* [Task brief]:
Copy the entries below word for word, starting with the first line and ending with the line that contains "5: (463, 119)". Include both of those lines.

________________________

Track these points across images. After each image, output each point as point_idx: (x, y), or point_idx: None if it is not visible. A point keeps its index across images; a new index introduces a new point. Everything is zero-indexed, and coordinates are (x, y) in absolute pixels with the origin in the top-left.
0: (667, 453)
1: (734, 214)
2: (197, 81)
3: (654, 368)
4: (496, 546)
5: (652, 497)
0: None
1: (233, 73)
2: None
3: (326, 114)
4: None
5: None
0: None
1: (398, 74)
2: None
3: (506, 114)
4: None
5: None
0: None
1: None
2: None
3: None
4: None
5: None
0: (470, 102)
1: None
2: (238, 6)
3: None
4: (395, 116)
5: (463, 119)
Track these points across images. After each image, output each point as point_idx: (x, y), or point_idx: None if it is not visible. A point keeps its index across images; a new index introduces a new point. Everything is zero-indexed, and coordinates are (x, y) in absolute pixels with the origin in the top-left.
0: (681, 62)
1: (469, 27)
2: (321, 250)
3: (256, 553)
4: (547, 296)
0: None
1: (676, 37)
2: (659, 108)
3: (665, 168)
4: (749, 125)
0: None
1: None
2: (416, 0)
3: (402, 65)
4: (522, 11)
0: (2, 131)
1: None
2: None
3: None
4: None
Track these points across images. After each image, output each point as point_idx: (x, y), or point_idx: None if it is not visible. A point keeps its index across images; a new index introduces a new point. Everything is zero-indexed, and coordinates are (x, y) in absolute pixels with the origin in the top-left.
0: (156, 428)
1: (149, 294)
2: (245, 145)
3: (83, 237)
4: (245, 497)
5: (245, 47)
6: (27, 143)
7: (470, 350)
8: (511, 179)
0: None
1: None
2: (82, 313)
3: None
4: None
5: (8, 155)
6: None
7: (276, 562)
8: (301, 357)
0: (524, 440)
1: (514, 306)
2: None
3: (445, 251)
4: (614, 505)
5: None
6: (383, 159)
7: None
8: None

________________________

* [Completed task]:
Track these points across images. After each image, output each point as point_idx: (x, y), or point_idx: None if it is not visible. A point keeps its index across images; a new index introduces a new point. Everything is zero-indexed, and coordinates are (x, y) in absolute pixels with the origin in the top-left.
0: (667, 453)
1: (734, 214)
2: (197, 81)
3: (654, 368)
4: (496, 546)
5: (652, 497)
0: None
1: (233, 73)
2: None
3: (326, 114)
4: None
5: None
0: None
1: (398, 74)
2: None
3: (506, 114)
4: None
5: None
0: None
1: None
2: None
3: None
4: None
5: None
0: (470, 102)
1: None
2: (238, 6)
3: None
4: (395, 116)
5: (463, 119)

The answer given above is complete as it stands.